O nosso estudo de caso de hoje é um pouco mais raro, mas acontece. Trey é um homem com dificuldade para integrar o seu lado social, de homem bem sucedido, bem casado e, de certa forma, bem romântico, com seu lado erótico e instintivo. É como se seu desejo fosse muito feio e sujo, não combinasse com sua vida imaculada. Muito menos com sua esposa imaculada. O erotismo e o romantismo estão completamente separados em sua vida.
Numa outra fala com o terapeuta, ele explica que aquilo (a punheta) foi só para liberar a tensão, “não tem nada a ver com a Charlotte”. Como você já sabe, por aqui somos completamente a favor da masturbação, porém se há muito treino e nenhum jogo, isso pode indicar um problema.

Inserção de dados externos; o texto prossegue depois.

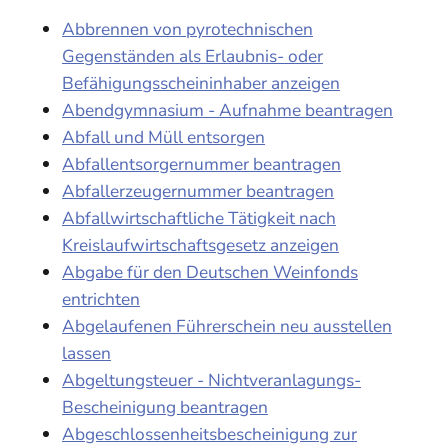
Abbrennen von pyrotechnischen
Gegenständen als Erlaubnis- oder
Befähigungsscheininhaber anzeigen
Abendgymnasium - Aufnahme beantragen
Abfall und Müll entsorgen
Abfallentsorgernummer beantragen
Abfallerzeugernummer beantragen
Abfallwirtschaftliche Tätigkeit nach
Kreislaufwirtschaftsgesetz anzeigen
Abgabe für den Deutschen Weinfonds
entrichten
Abgelaufenen Führerschein neu ausstellen
lassen
Abgeltungsteuer - Nichtveranlagungs-
Bescheinigung beantragen
Abgeschlossenheitsbescheinigung zur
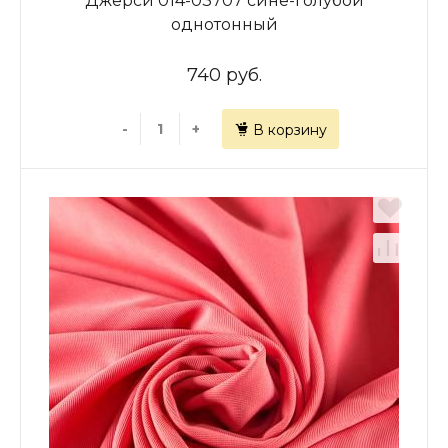
Джерси 014-03707 сине-голубой
однотонный
740 руб.
-
+
В корзину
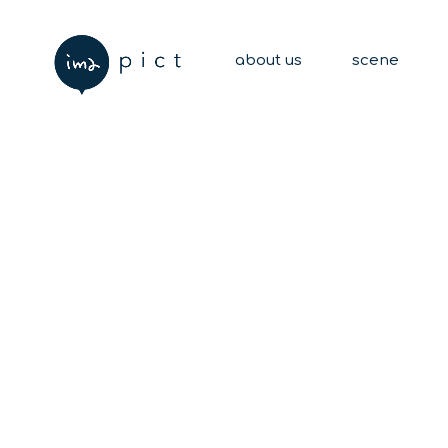
about us
scene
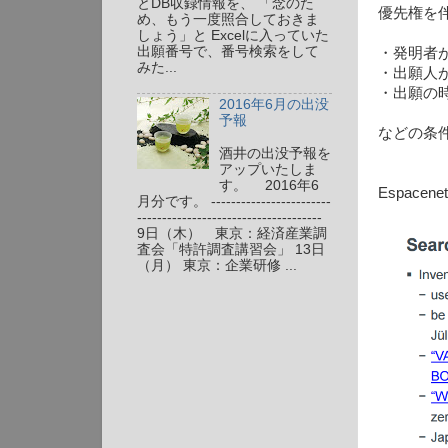
とDB収録情報を、 「念のた
優先権を
め、もう一度照合しておきま
しょう」と Excelに入っていた
出願番号で、番号検索をして
・発明者
みた...
・出願人
・出願の
2016年6月の出没
予報
などの条
酒井の出没予報を
アップいたしま
す。 2016年6
Espac
月分です。 ------------------------
-------------------------------------
9日（木） 東京：経済産業調
査会「特許調査講習会」 13日
（月） 東京：企業研修 ...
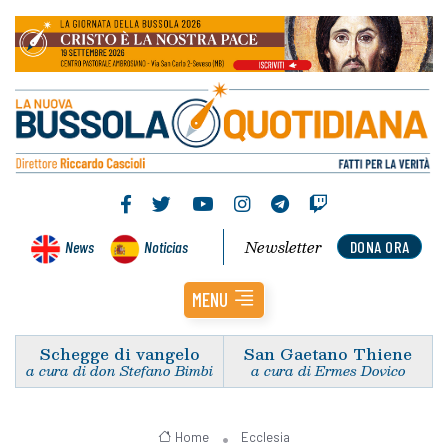
Newsletter
News
Noticias
DONA ORA
MENU
Schegge di vangelo
San Gaetano Thiene
a cura di don Stefano Bimbi
a cura di Ermes Dovico
Home
Ecclesia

Os nossos desejos não são bonitos. Teimosos, se recusam a seguir normas sociais. Não podemos escolher o que nos deixa com tesão, nossa tarefa é integrar e explorar nossas vontades, dentro dos limites de consensualidade dos envolvidos, é claro. Nem sempre é uma tarefa fácil. E sem comunicação é impossível.
Ao invés de se abrir com a esposa, Trey prefere se esquivar e se masturbar escondido. E eu entendo, de verdade, provavelmente nem ele mesmo compreende o que há de errado; sem informação e repertório, ainda mais quando falamos de gerações anteriores à nossa, não há como assimilar essa contradição, muito menos como expressá-la.
Ainda assim, temos uma esposa que, apesar de considerar o sexo secundário numa relação, está insatisfeita e com vontade de vivenciar sua sexualidade ao lado do homem que escolheu. Para tanto, Trey precisará estar aberto a incluir sua esposa em sua vida sexual. Talvez Charlotte possa ajudar, assumindo uma persona diferente na cama, só que isso também depende do Trey se abrir mais acerca do que desperta o seu desejo. E depende da Charlotte estar disposta a expandir seu repertório erótico… E na real talvez tudo se resolva se a Charlotte colocar silicone.
Brincadeira, não acho que um silicone seja capaz de resolver tudo, a única certeza que eu tenho é que esse casal precisa deixar de lado algumas crenças e expandir os seus conceitos.
Vamos aguardar os próximos episódios! Até lá, fica a minha recomendação para você integrar os seus desejos, até os mais estranhos, na sua vida conjugal. E recomendo assistir Sex and the City também, para eu ter com quem comentar os absurdos da TV nos anos 90.